Description
Incremental PCA is consistently giving convergence issue with dataframe of 18000, 18000
Reproducing code example:
import numpy as np
import pandas as pd
from sklearn.decomposition import PCA, IncrementalPCA
df_data=pd.read_csv("/home/ubuntu/df_data_18000_18000_data1.csv")
df_data.set_index('Unnamed: 0', inplace=True)
df_data=df_data.astype('int8')
ipca = IncrementalPCA(n_components=3600, batch_size=3600)
data_ipca = ipca.fit_transform(df_data)
total_explained_variances_ratio = sum(list(ipca.explained_variance_ratio_))
print("Total explained variance in IPCA is {}".format(total_explained_variances_ratio))
df = pd.DataFrame(data_ipca, index=list(df_data.index))
print("Size of vector space after IncrementalPCA {}".format(df.shape))

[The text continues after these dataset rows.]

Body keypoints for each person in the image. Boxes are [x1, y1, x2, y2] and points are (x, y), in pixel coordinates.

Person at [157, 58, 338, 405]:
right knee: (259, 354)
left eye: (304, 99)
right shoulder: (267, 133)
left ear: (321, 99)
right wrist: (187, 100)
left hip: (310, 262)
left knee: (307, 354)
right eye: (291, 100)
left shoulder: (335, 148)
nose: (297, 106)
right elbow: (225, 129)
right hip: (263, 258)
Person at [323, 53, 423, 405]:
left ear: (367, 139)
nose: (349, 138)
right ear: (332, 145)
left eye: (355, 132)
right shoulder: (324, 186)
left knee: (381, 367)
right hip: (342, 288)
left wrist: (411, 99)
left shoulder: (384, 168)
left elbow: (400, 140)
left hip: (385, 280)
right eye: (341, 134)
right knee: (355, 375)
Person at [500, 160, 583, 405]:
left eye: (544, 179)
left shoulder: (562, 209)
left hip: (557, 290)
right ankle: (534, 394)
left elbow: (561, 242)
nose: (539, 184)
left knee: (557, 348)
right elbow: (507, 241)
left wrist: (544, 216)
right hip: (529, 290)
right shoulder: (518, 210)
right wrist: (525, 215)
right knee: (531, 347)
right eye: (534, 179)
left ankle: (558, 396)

[df_data_18000_18000_data2.csv.zip](https://github.com/numpy/numpy/files/4486707/df_data_18000_18000_data2.csv.zip)
Error message:
Trackback:
Traceback (most recent call last):
File "ipca_script.py", line 8, in
data_ipca = ipca.fit_transform(df_data)
File "/home/ubuntu/miniconda3/lib/python3.7/site-packages/sklearn/base.py", line 553, in fit_transform
return self.fit(X, **fit_params).transform(X)
File "/home/ubuntu/miniconda3/lib/python3.7/site-packages/sklearn/decomposition/incremental_pca.py", line 201, in fit
self.partial_fit(X[batch], check_input=False)
File "/home/ubuntu/miniconda3/lib/python3.7/site-packages/sklearn/decomposition/incremental_pca.py", line 279, in partial_fit
U, S, V = linalg.svd(X, full_matrices=False)
File "/home/ubuntu/miniconda3/lib/python3.7/site-packages/scipy/linalg/decomp_svd.py", line 132, in svd
Numpy/Python version information:
1.17.4 3.7.4 (default, Aug 13 2019, 20:35:49)
[GCC 7.3.0]
print(sklearn.version)
0.21.2